▸ **Required action**:
When the string "oftast" appears in a line of the records, show the whole line.

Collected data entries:
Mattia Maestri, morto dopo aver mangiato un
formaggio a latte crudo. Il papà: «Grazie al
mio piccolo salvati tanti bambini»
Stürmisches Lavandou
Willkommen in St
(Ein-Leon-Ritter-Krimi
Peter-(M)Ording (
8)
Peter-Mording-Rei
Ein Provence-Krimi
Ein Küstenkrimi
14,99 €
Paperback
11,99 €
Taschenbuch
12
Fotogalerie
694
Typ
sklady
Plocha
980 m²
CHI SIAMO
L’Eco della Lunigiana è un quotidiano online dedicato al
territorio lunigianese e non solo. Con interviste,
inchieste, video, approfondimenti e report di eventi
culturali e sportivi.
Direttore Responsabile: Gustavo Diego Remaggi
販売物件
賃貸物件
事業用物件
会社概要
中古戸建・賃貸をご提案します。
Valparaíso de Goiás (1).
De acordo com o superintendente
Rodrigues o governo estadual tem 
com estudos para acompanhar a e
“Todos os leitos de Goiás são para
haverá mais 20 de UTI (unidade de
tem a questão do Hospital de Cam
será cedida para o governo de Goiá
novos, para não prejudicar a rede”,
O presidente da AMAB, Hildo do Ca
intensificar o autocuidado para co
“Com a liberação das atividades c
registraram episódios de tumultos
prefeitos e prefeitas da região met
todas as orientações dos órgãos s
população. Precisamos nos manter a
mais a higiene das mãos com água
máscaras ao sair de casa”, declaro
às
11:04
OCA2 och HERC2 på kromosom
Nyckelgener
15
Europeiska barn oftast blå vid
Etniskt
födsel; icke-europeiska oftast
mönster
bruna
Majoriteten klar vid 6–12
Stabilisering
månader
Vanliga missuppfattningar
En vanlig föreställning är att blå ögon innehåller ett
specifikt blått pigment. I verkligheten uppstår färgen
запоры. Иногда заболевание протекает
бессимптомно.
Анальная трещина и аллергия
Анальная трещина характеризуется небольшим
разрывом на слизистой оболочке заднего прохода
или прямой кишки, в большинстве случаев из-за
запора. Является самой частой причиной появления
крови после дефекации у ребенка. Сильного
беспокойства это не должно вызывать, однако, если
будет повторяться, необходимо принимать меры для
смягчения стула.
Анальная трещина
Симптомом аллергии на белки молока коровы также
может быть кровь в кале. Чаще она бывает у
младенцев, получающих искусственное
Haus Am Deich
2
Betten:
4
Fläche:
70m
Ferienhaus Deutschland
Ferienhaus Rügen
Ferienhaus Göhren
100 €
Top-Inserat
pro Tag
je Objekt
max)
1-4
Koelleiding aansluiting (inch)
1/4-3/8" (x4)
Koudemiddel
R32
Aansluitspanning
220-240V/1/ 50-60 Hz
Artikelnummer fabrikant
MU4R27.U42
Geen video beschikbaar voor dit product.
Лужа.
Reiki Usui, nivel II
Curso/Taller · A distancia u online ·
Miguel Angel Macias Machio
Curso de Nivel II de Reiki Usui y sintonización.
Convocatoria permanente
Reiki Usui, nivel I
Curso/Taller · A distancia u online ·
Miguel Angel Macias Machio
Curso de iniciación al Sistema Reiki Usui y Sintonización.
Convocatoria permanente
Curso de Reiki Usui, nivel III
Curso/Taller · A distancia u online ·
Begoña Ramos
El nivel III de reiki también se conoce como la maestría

▸ **Result below**:
Europeiska barn oftast blå vid
födsel; icke-europeiska oftast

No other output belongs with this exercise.